= Beginning of Section =

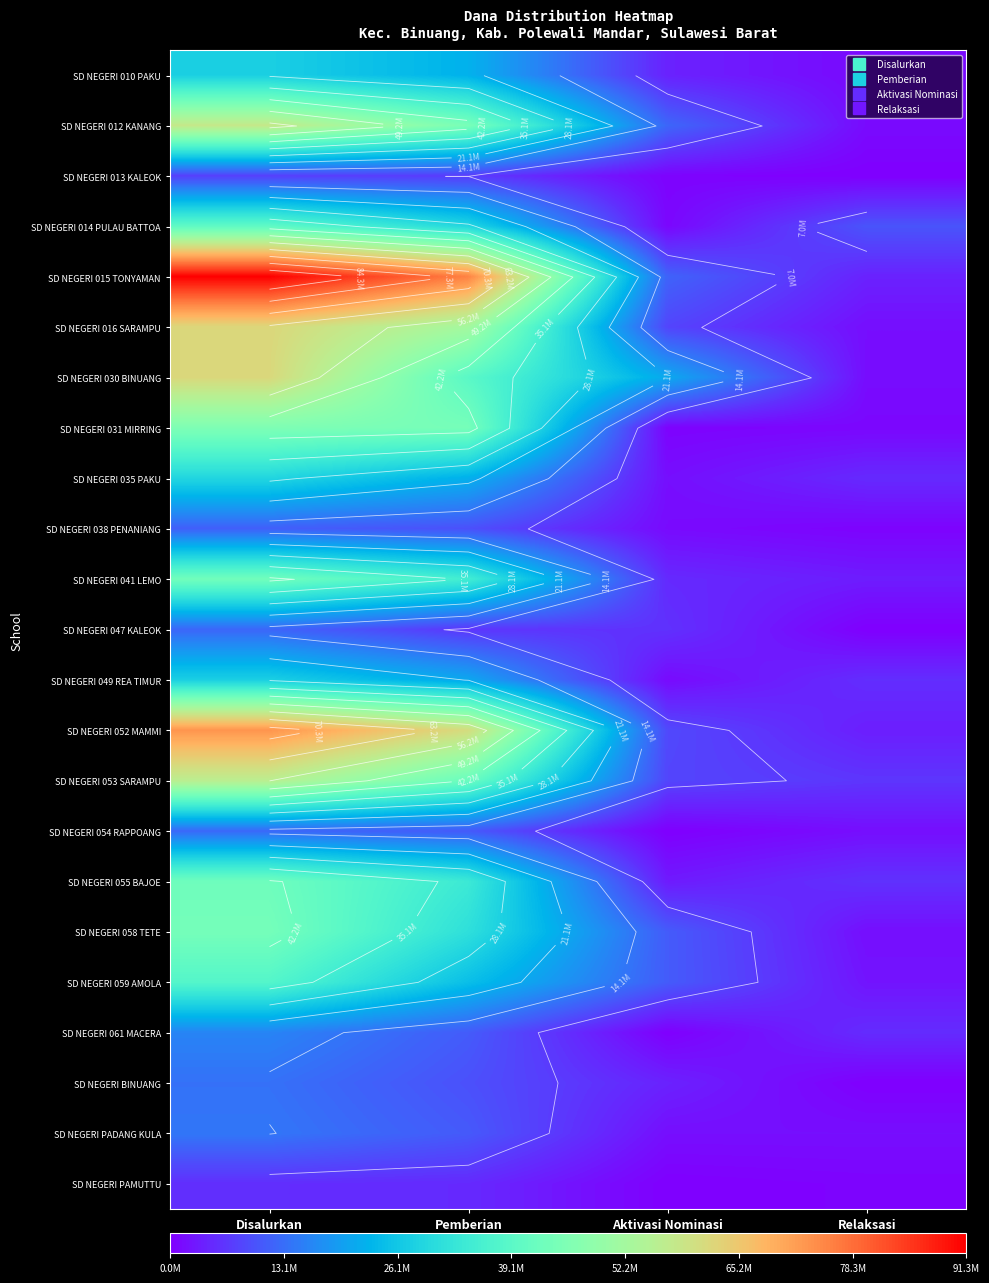

The value of SD NEGERI 059 AMOLA at Disalurkan is 38025000. True or false?

True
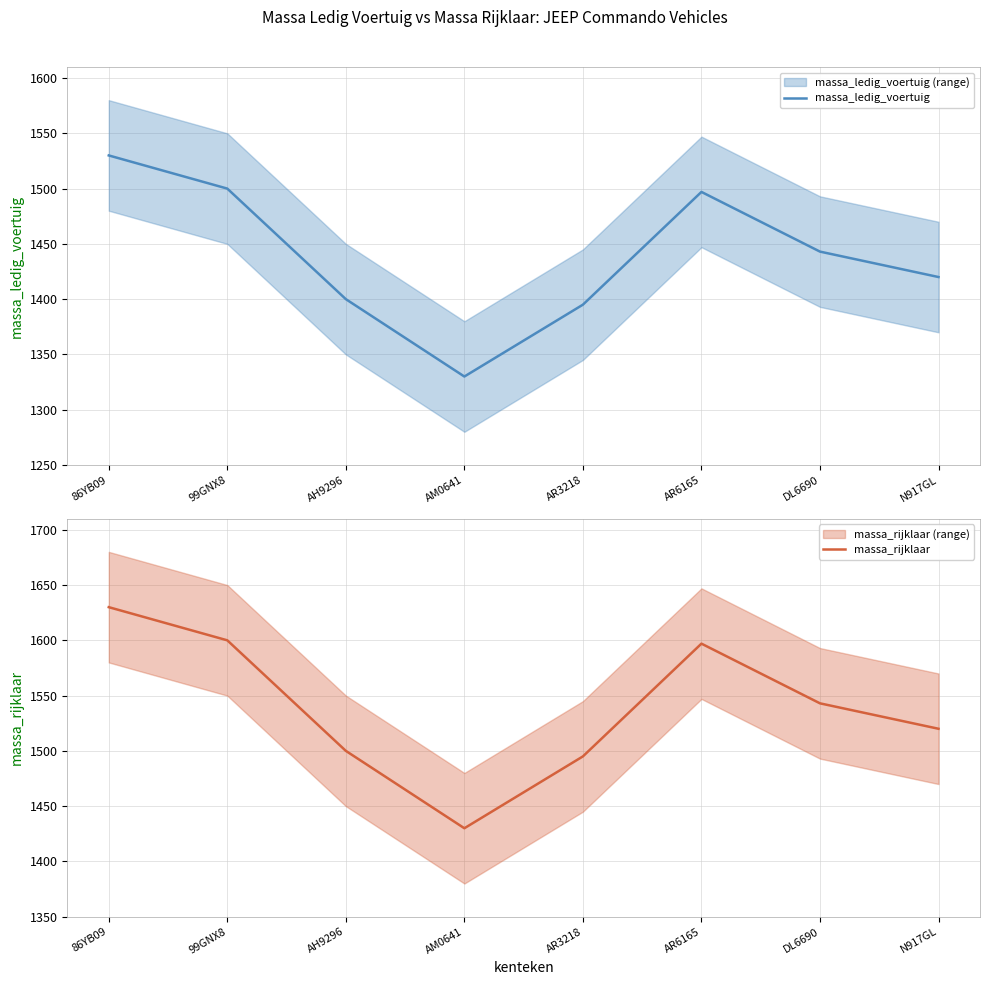

What are all the series names shown in the legend?

massa_ledig_voertuig, massa_rijklaar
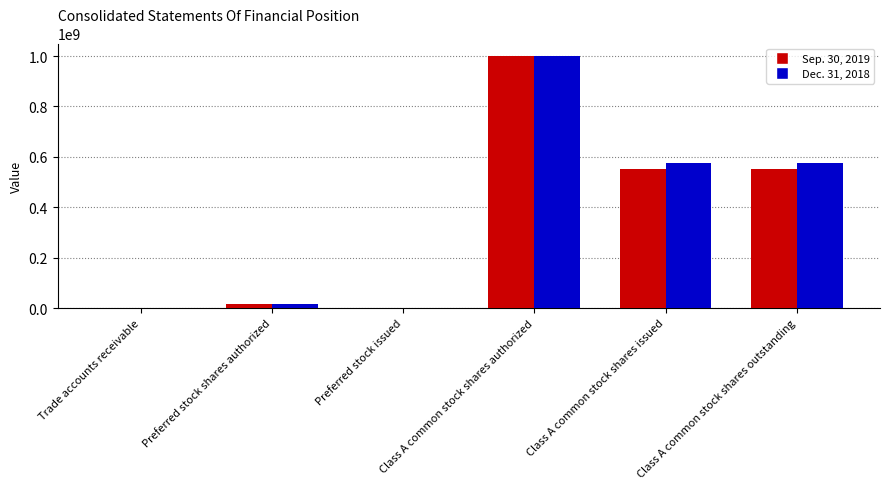

Which series has the largest total across all categories?

Dec. 31, 2018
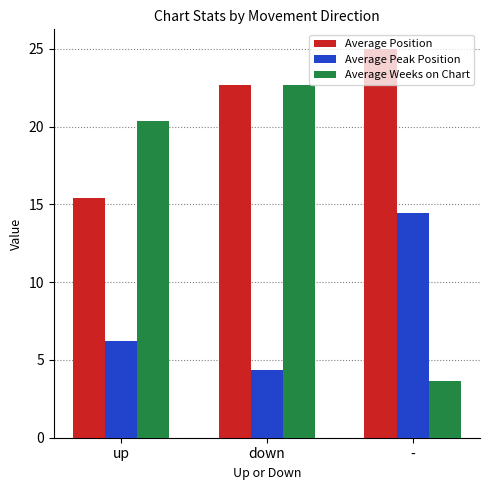

True or false: Average Peak Position has a value of 2.1 at up.

False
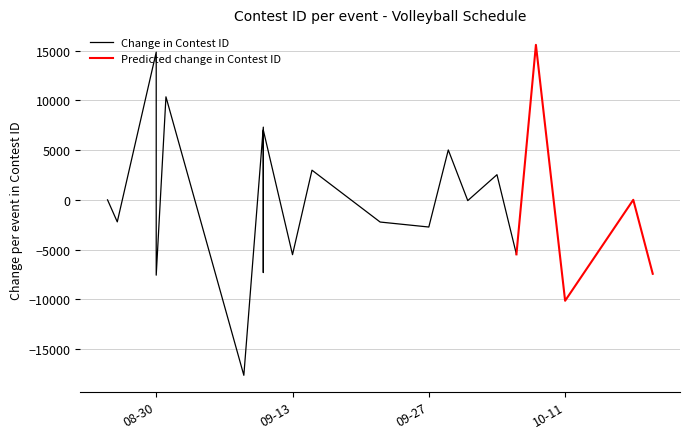

What is the highest value of the Predicted change in Contest ID series?

15577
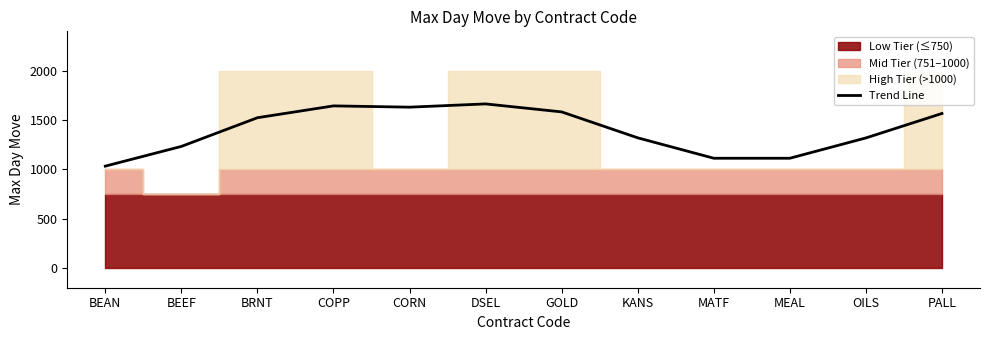

What position from the right is BEEF?

11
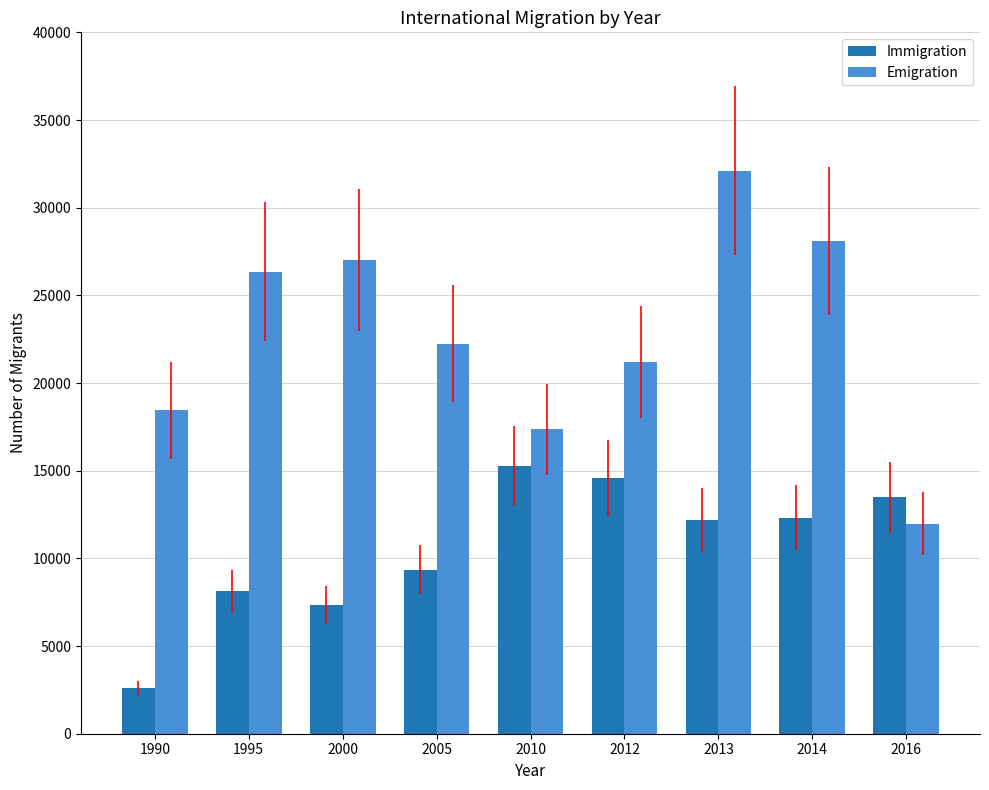

List the series in order of their peak value, lowest first.

Immigration, Emigration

= End of Section =

Task statement -
Reproduce every line of the entries above verbatim, omitting the pictures.

The completed task -
The value of SD NEGERI 059 AMOLA at Disalurkan is 38025000. True or false?

True

What are all the series names shown in the legend?

massa_ledig_voertuig, massa_rijklaar

Which series has the largest total across all categories?

Dec. 31, 2018

True or false: Average Peak Position has a value of 2.1 at up.

False

What is the highest value of the Predicted change in Contest ID series?

15577

What position from the right is BEEF?

11

List the series in order of their peak value, lowest first.

Immigration, Emigration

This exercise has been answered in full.